= Instructions for the task =
Answer with one figure only, the number of lines below in which "Углеводы" occurs.
+ + +
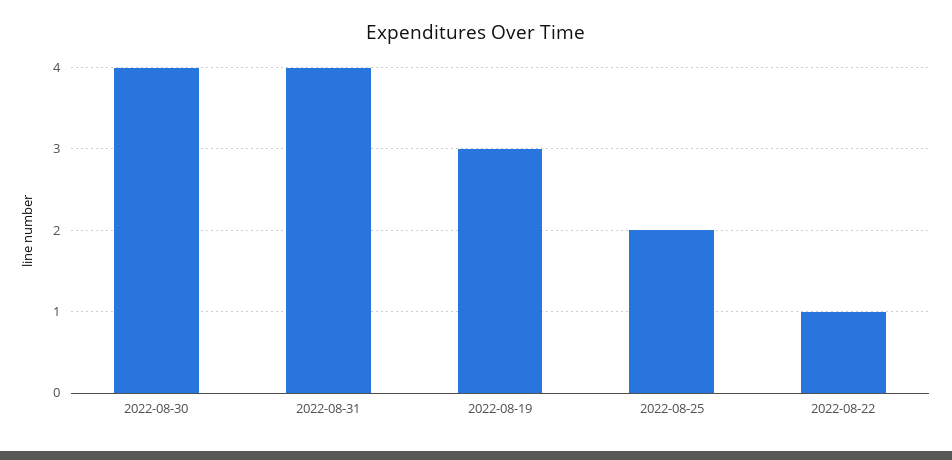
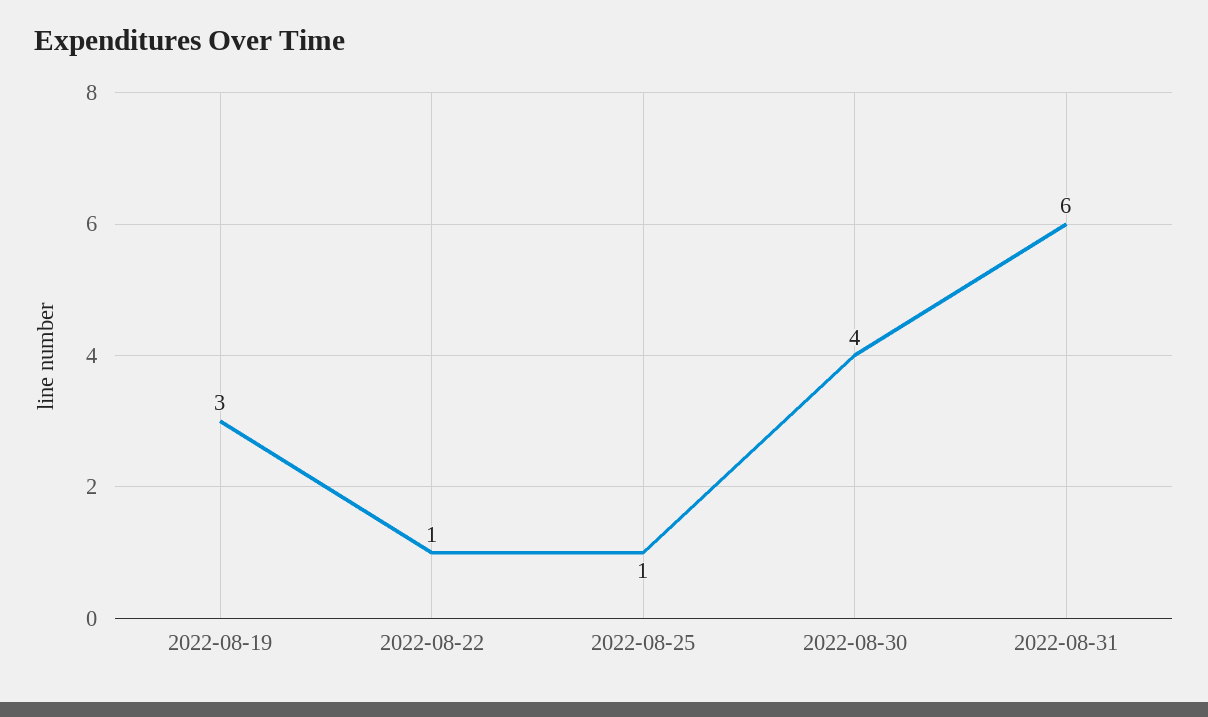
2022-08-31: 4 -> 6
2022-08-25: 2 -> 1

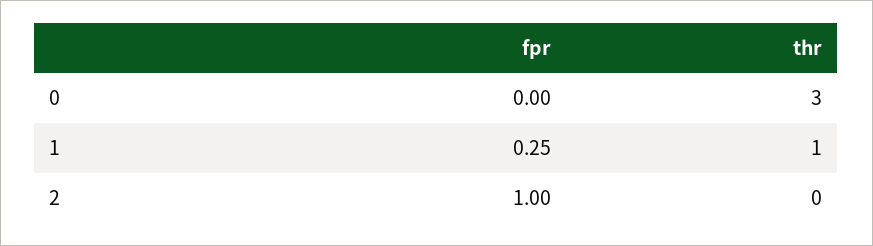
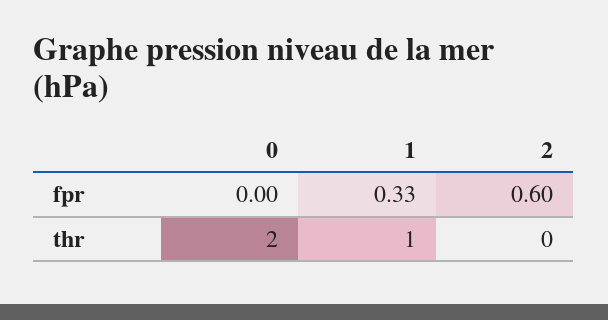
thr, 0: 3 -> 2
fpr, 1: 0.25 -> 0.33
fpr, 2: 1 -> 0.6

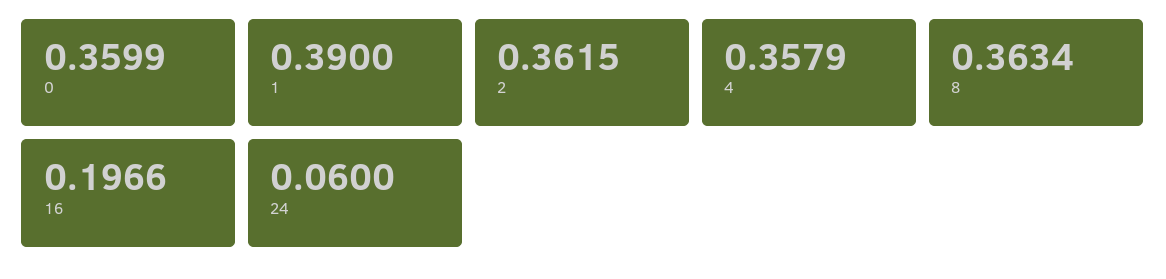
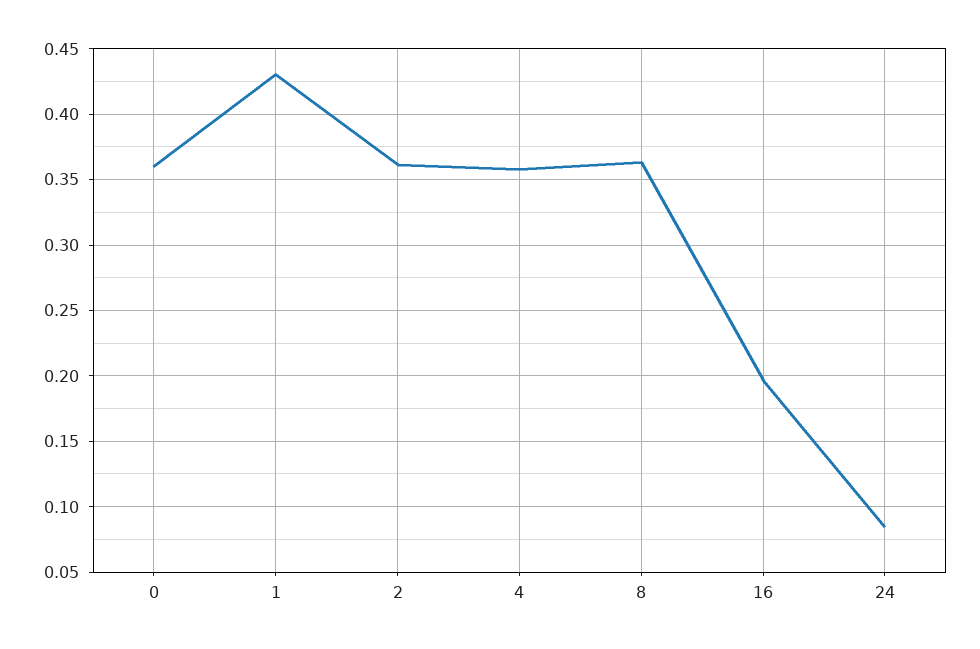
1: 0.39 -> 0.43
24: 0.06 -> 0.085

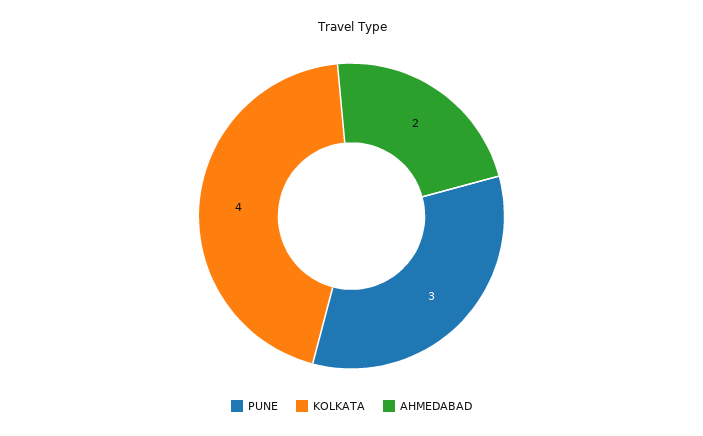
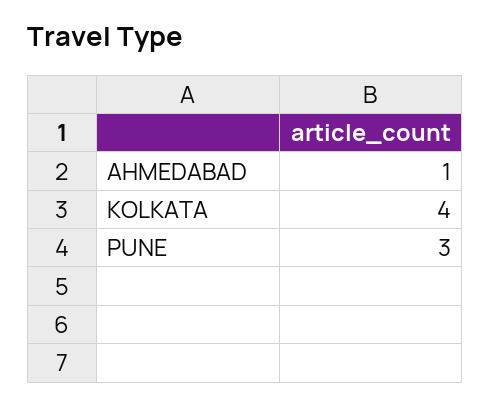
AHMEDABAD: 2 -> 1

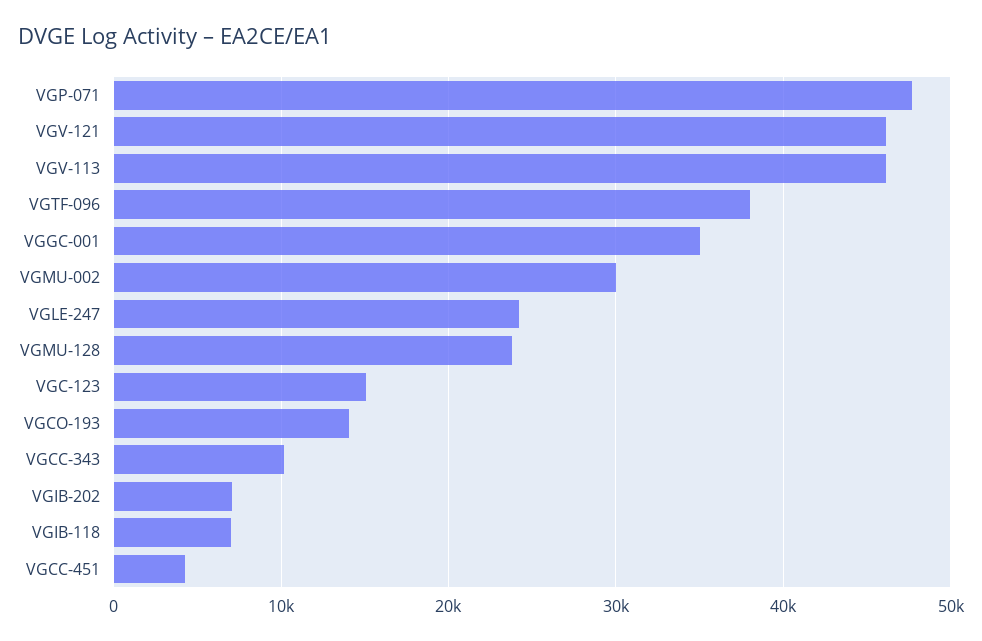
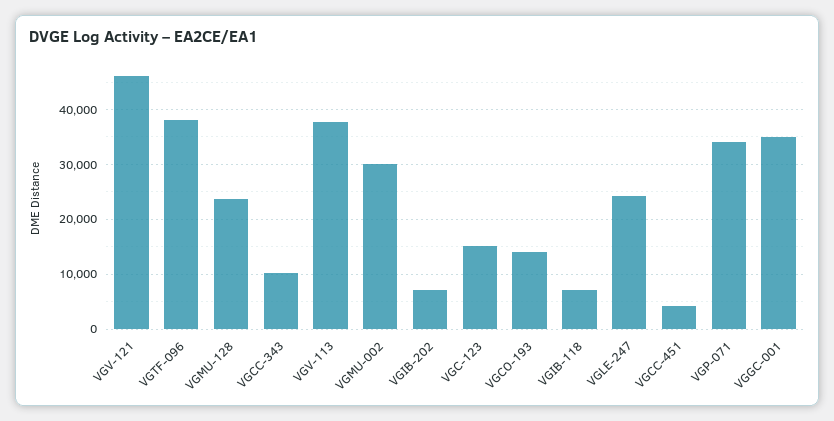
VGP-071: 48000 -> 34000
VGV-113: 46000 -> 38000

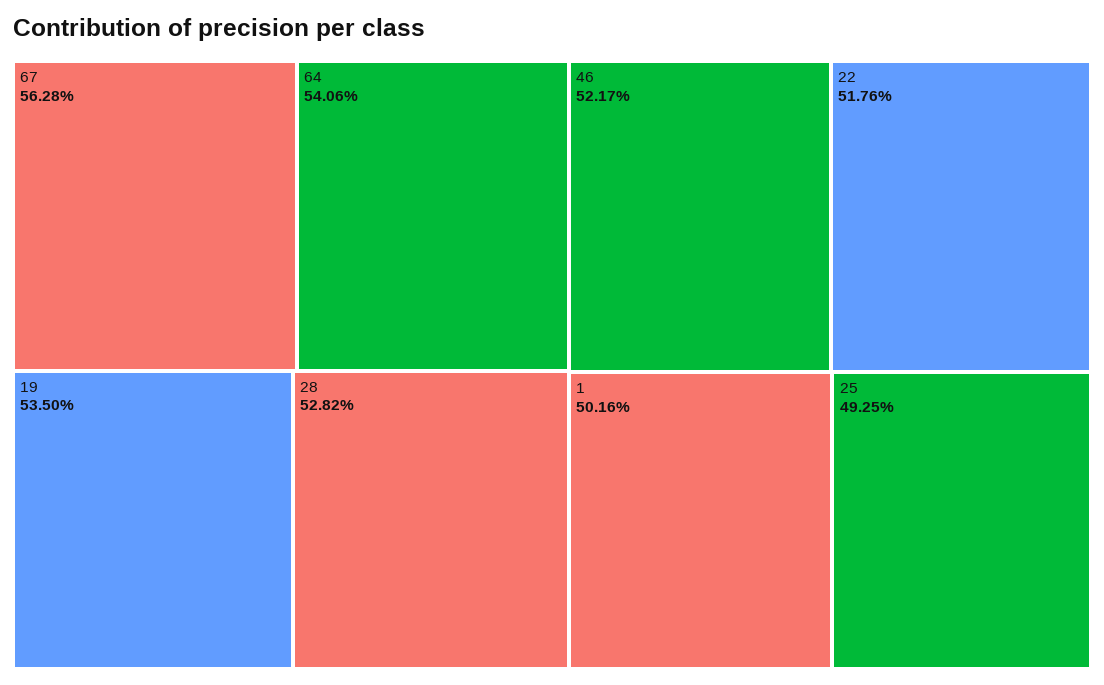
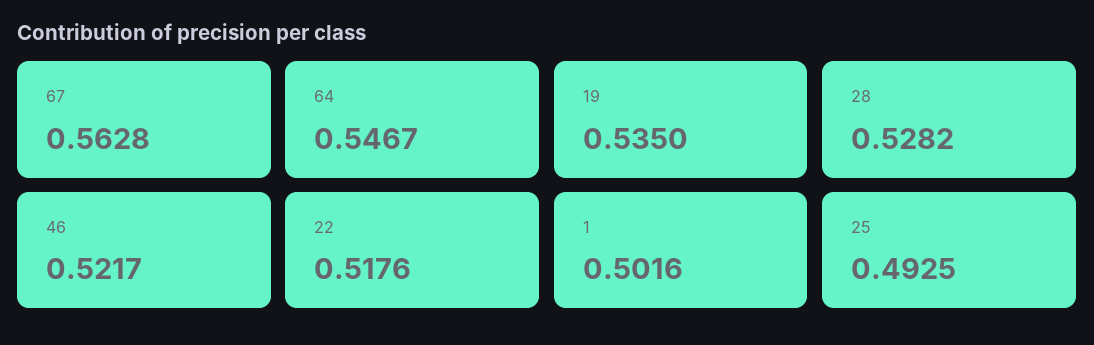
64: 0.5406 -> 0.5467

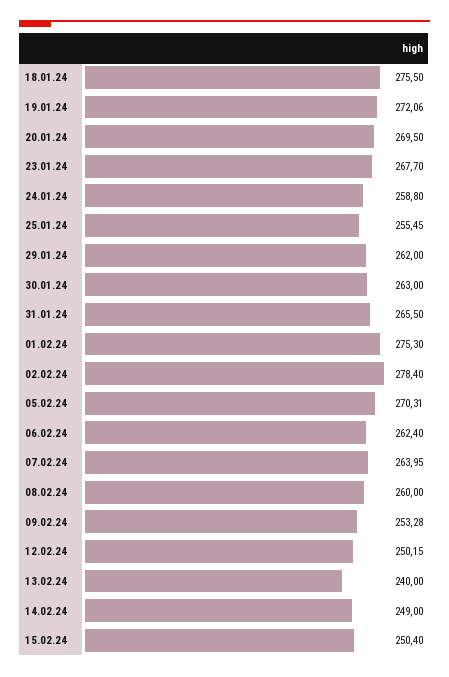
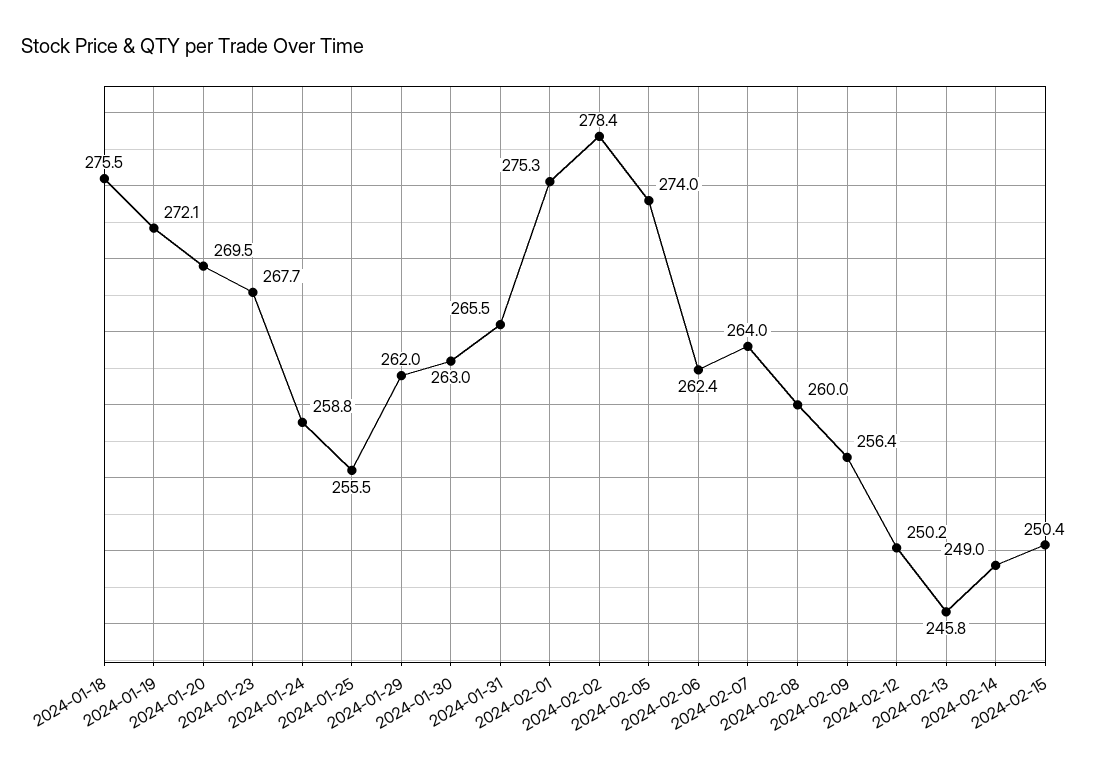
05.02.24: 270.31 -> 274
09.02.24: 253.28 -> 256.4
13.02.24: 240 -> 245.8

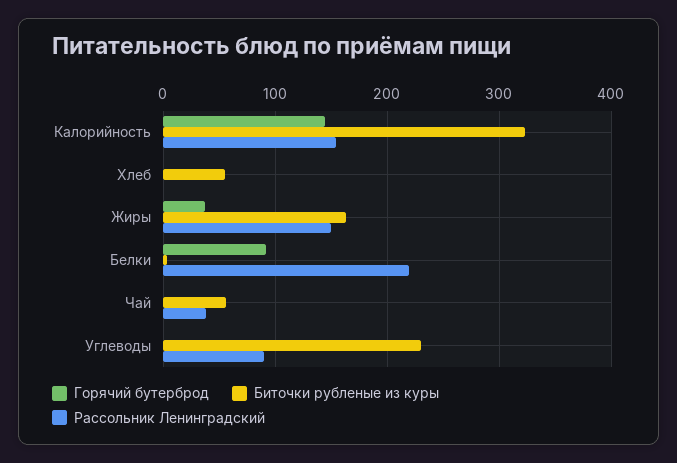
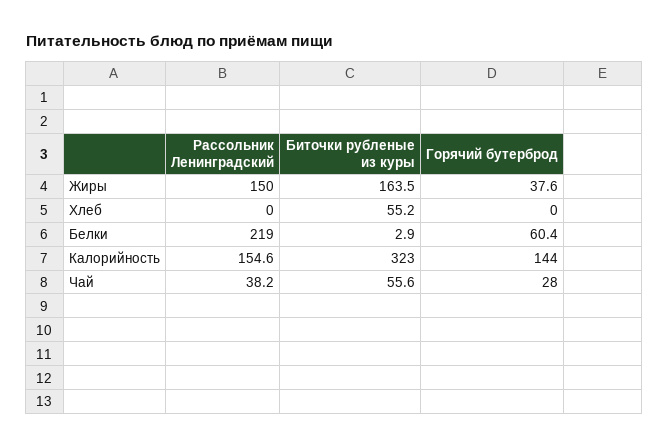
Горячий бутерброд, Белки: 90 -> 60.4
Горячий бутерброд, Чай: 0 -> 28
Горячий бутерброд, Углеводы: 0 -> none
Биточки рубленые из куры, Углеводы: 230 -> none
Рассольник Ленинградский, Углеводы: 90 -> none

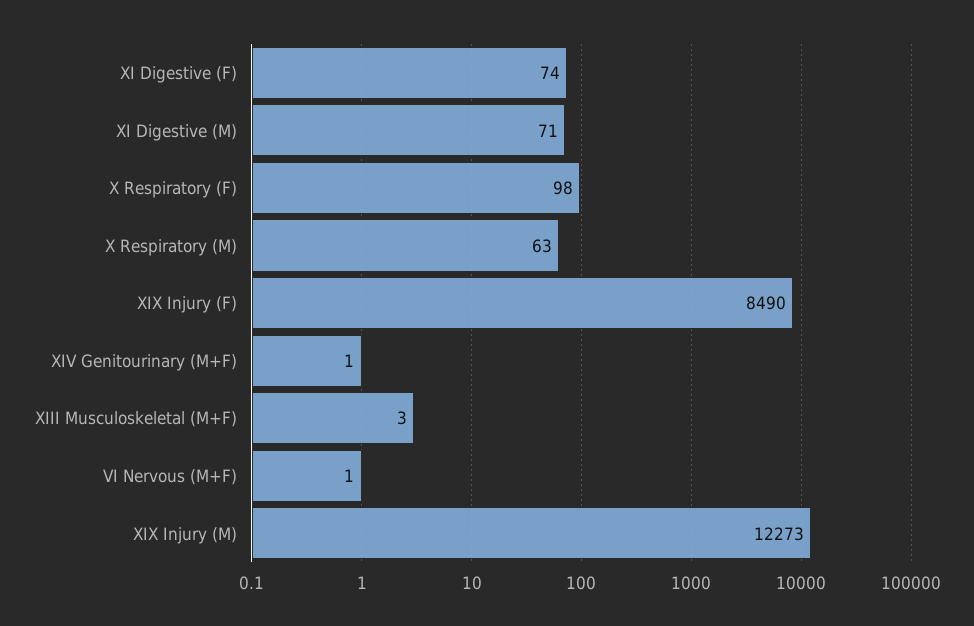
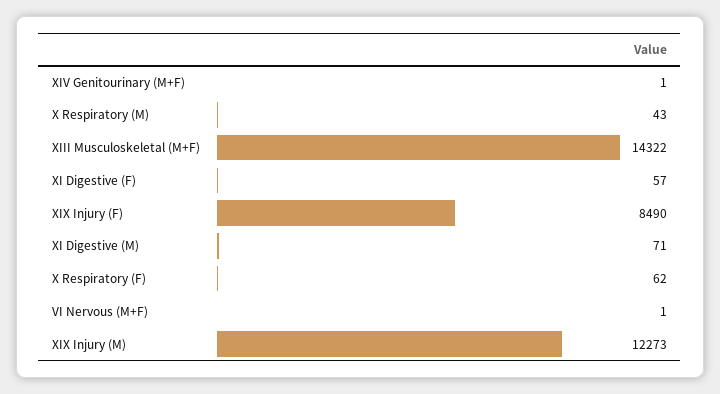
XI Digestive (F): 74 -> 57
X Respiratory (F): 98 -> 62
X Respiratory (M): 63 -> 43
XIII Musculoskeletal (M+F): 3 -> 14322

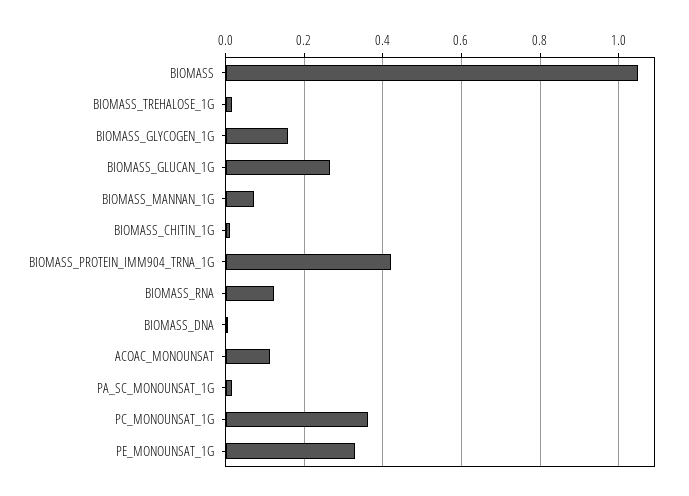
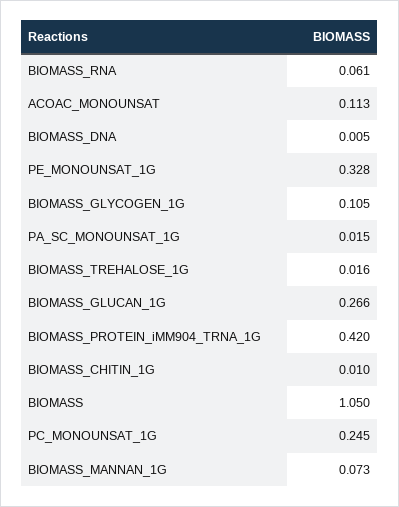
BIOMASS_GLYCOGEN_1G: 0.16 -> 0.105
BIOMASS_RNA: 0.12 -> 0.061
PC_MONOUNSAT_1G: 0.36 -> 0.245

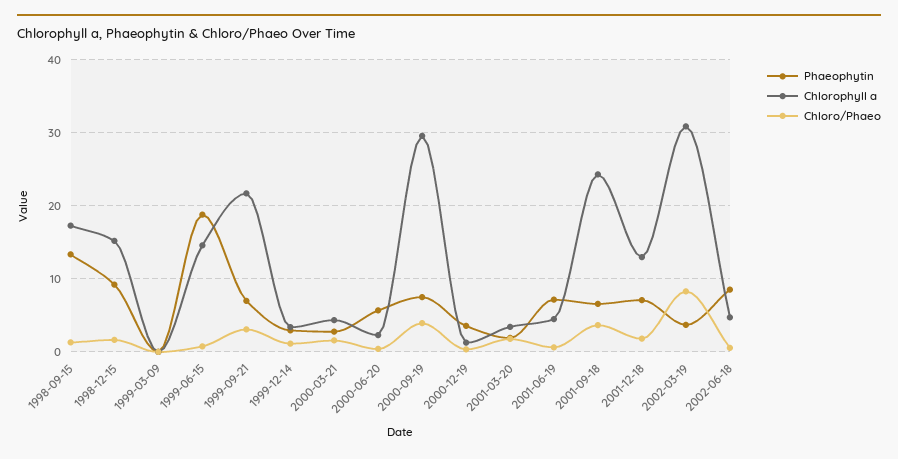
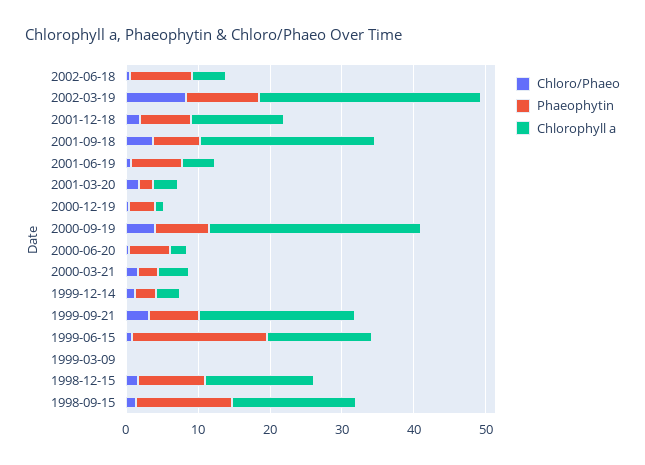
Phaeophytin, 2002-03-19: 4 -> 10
+ + +
= Output of the task =
3